The Trust comprised some cash that an unkown soldier had kept with the prominent Al-Aloul family and it retained the trust for more than a century, even without counting it.
“The handover ceremony took place at the headquarters of the Nablus Governorate in the occupied West Bank, and was attended by the Nablus Governor Ibrahim Ramadan, Undersecretary of the Ministry of Foreign Affairs and Emigrants Amal Jado and other political and security figures,” Palestinian news gatherer WAFA news agency reported on November 4, 2021.
“Demirer thanked the Al-Aloul family for maintaining the trust of the Turkish soldier for a hundred years, and said that this trust reflects the brotherhood between the two peoples,” the report said.
Ismail Al-Aloul, a member of the Al-Aloul family that had kept the trust for years, said he inherited the trust from his grandfather Omar and his grandfather’s brother, Mutee, who had received the trust from the pre-1917 Turkish soldier.

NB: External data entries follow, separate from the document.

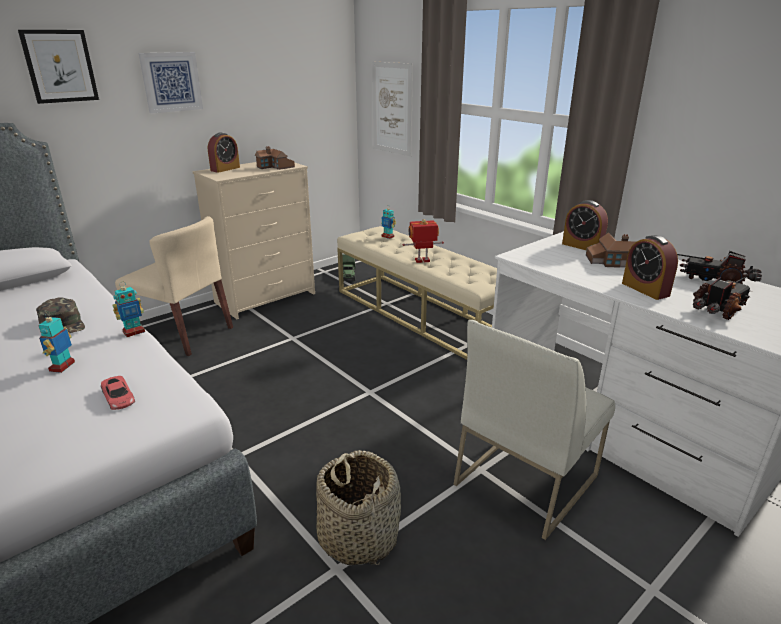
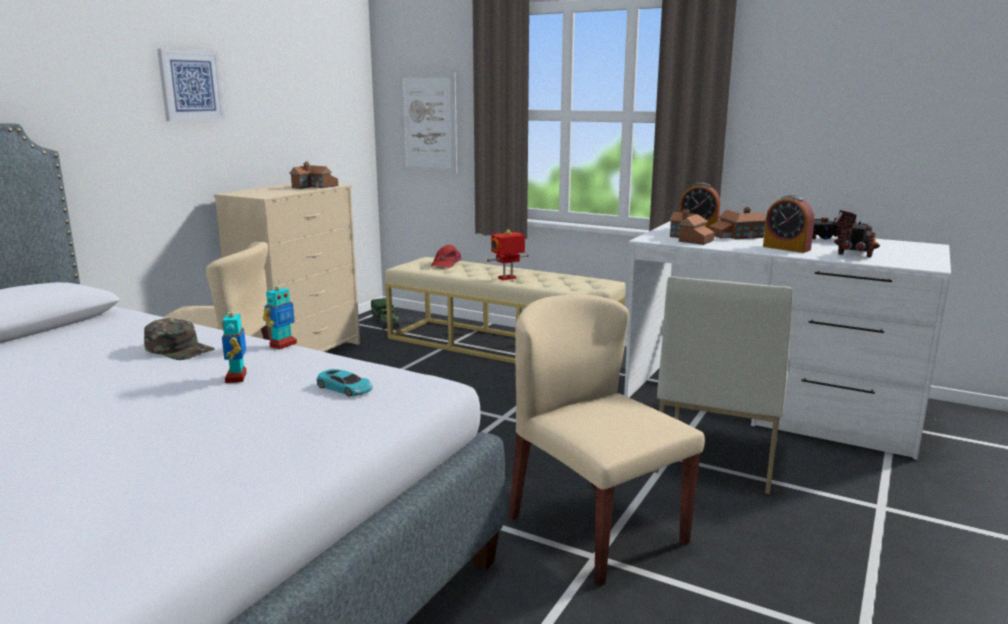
camera: 20 degrees left, 10 degrees down
picture [18,30,99,104] -> none
red toy car [101,376,135,410] -> turquoise toy car [317,369,373,397]
alarm clock [208,132,240,173] -> none
basket [316,450,401,565] -> beige chair [509,294,705,587]
toy robot [381,206,396,239] -> red cap [431,245,461,268]
none -> toy house [669,208,714,245]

“He explained that his grandfather’s brother left with the Turkish soldier to the battlefield, and the Turkish soldier left the money with his grandfather,” Middle East Monitor reported. “Neither of them has returned,” he said, “but my grandfather opted to keep the money which was inherited to my father and then to me.”

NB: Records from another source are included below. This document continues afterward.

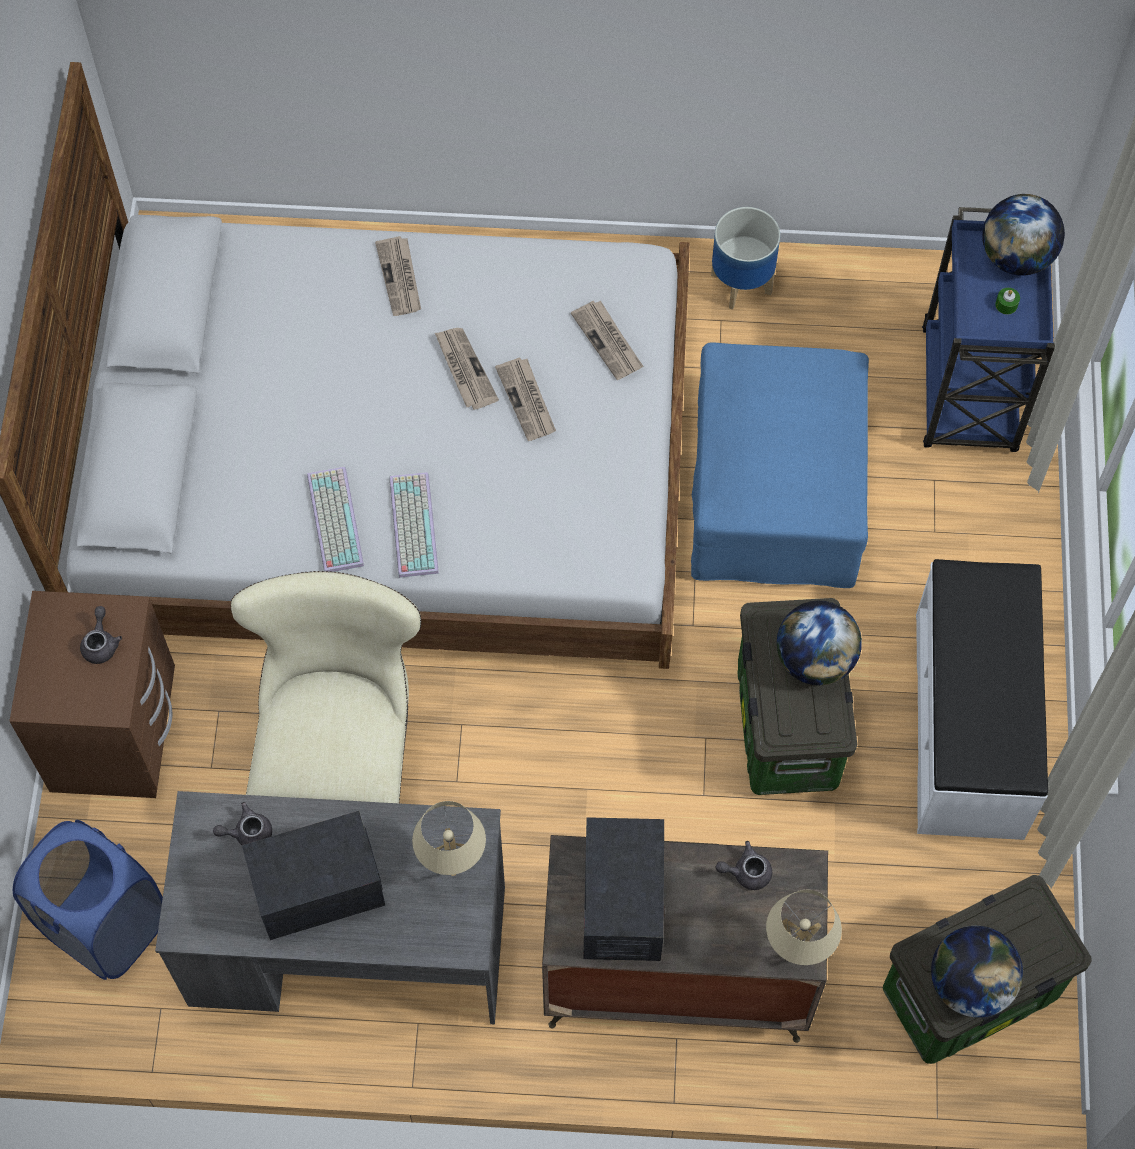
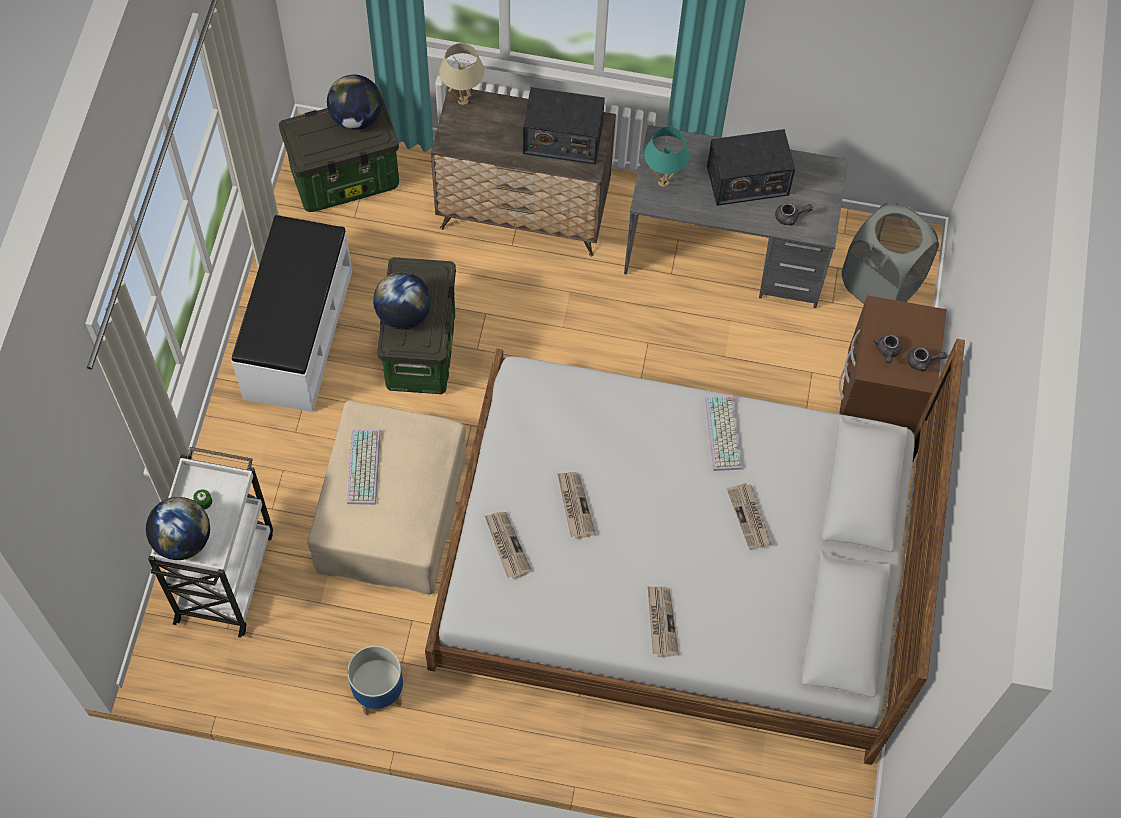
camera: 175 degrees left, 0 degrees up
blue laundry basket [13,820,163,980] -> grey laundry basket [842,203,939,304]
beige chair [231,571,421,804] -> none
keyboard [390,472,439,578] -> keyboard moved to [347,429,380,505]
beige table lamp [412,801,486,876] -> turquoise table lamp [644,127,690,187]
newspaper [435,328,499,410] -> newspaper moved to [727,483,771,550]
radio [583,817,665,961] -> radio turned 90 degrees counterclockwise [523,87,605,164]
blue ottoman [691,342,869,588] -> beige ottoman [307,400,466,595]
grey teapot [716,841,772,890] -> grey teapot moved to [907,347,947,371]
blue cart [922,207,1055,452] -> white cart [148,447,273,638]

“During World War I, an Ottoman soldier who was transferred to another front wrapped all of his money in a piece of cloth and entrusted it to the Palestinian Alul family’s forefathers before moving on to his new assignment,” official Turkish agency, Anadolu Agency reported. “The family handled the keepsake with care for 106 years before handing it over to Turkey’s Consul General in Jerusalem on Thursday.”
Ragip Hilmi el-Alul, a family member, told Anadolu Agency that the story dates back to 1915, when the soldier gave his money to Sir Rusdu, a well-known shopkeeper in Nablus, saying, “I will take it back if I can return.”
The soldier, whose identity was unknown to the family, never returned, and the grandchildren of Sir Rusdu continued protecting his keepsake, expecting that the soldier or one of his relatives would come to claim it.
“Indeed, the family did not even count the money thinking that it would breach the soldier’s trust until Anadolu Agency reported on the keepsake in 2018, which contained 147 Ottoman liras,” the news agency said. This sum, according to Turkish historians had the value of US $30,000 at the time, over 100 years ago.
Until the First World War, the area of historical Palestine was part of the Turkish-run Ottoman Empire, which collapsed in 1922 with the rise of the modern colonialization movement.
“On this day, the time has come to hand over the trust that a Palestinian family has maintained for more than a hundred years,” said Ramadan, as he handed over the trust, composed of Ottoman-era banknotes, to the Turkish Consul General.